Lead poisoning is serious stuff. Please permit me to relate the following story (anecdote). The well-known American landscape artist Emil Gruppé writes that several of his artist friends had to stop oil painting after being poisoned by lead. Flake white, a lovely white oil colour is made from lead carboate. His friends (several of them), regularly soaped their brushes in the palm of their hands after cleaning them with turpentine or naphtha. He describes how one painter's skin had turned dark metallic. He died two years later. (yes, lead can go through the skin and get into the blood stream.)
Those artists, from the first three or four decades, of the previous century just past, did not know about the poisonous consequences of lead ingestion. Today, artist and artisans (in my case metal basher) have no excuse.

Please let me summerise the previous long-winded, melodramatic prose. DO NOT MESS WITH LEAD FUMES.
it's not worth it.
Regards and live long, and well.
Slag - Thursday, 02/14/02 21:45:34 GMT
New lead law,
Beginning in April (2010), everyone remodeling a house built before 1975, will have to use lead safe practices.Hanging plastic is the least. Extensive remodeling requires moving out. Replacing 1 window will cost aprox. 100. extra.

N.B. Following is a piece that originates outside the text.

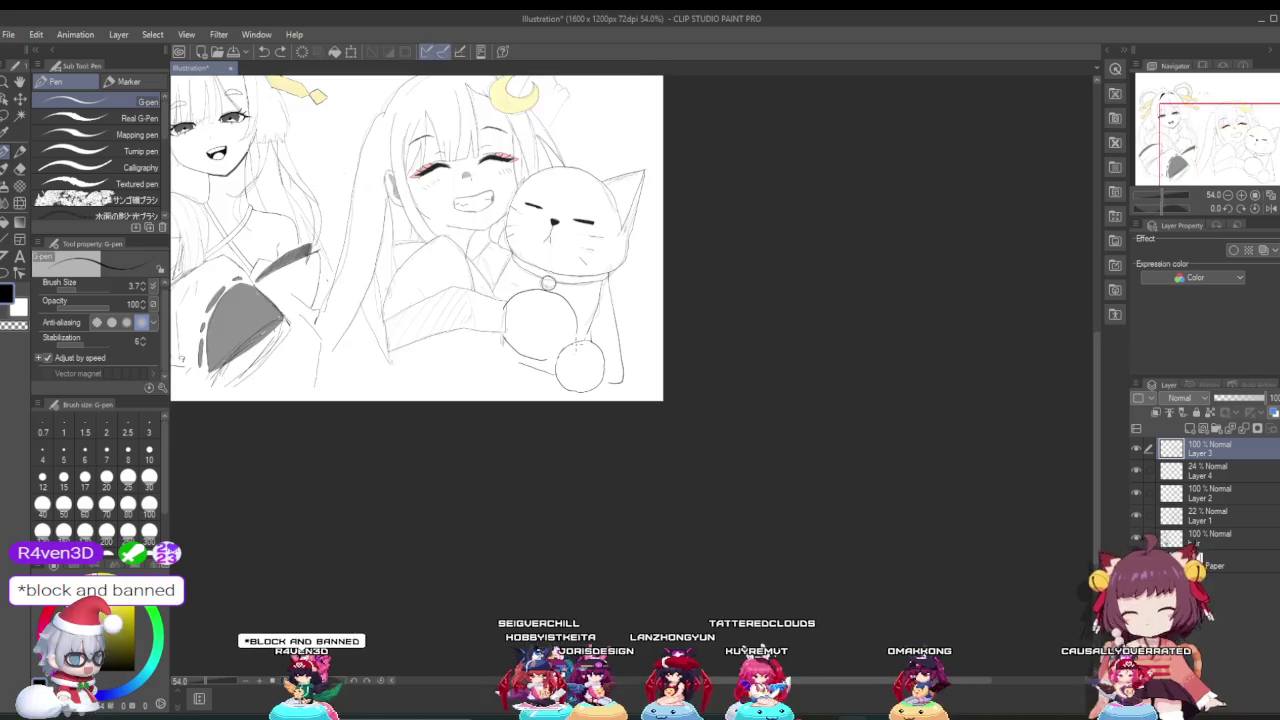
pyautogui.scroll(4, 578, 345)
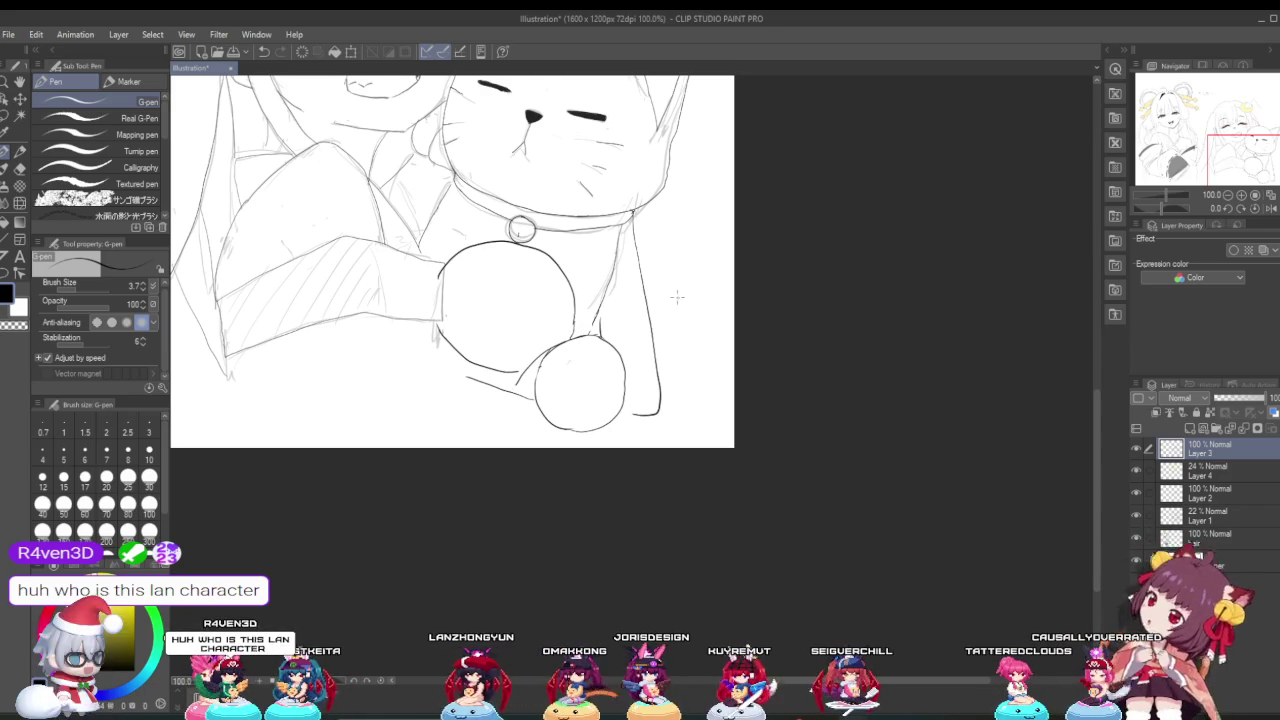
pyautogui.scroll(-3, 676, 296)
pyautogui.scroll(2, 616, 276)
pyautogui.scroll(2, 616, 276)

Steve Paullin - Saturday, 03/27/10 19:24:34 EDT

Leaded Steel: AKA Free machining Steel


12L14 is hot short - it will give off lead fumes while being reheated for forging. In addition to the lead it intentionally contains a high level of sulfur to make it easier to machine (Another reason it's hot short). Personally, I'd avoid it like the plague, unless I was doing some sort of screw machine work. But then, I'm just a metallurgist who was working on alternatives to lead in free-machining bar stock in 1980. :)

Gavainh - Tuesday, 05/24/05 22:46:13 EDT


SAE 12L14
C Max 0.15
Fe 97.91 - 98.7
Mn 0.85 - 1.15
P 0.04 - 0.09
Pb 0.15 - 0.35
S 0.26 - 0.35

Lead makes the material, known as 12L14, easy to drill and cut, but its presence also requires that steelmakers follow strict safety measures to ensure that lead fumes and dust don’t endanger workers or pollute the environment. Chips and scraps cut from 12L14 steel parts contain lead and must be handled in a special way.

According the Science News 1999 tin is replacing lead in free machining steels.

Other than the above article and many notices of the patent on the tin bearing steel I could not find more information. So its available, but possibly only if you are a large buyer. 12L14 is still being sold.

One of the shops we dealt with in the 1980's that did some heavy machining for us had sources of heavy flame cut plate in free machining (leaded) steel. Apparently that is no longer available. Matweb also listed a narrow range of sizes for the material.

There is a definite push to get the lead out of steel but until the patent runs out on the tin steel replacement I doubt that it will be very popular.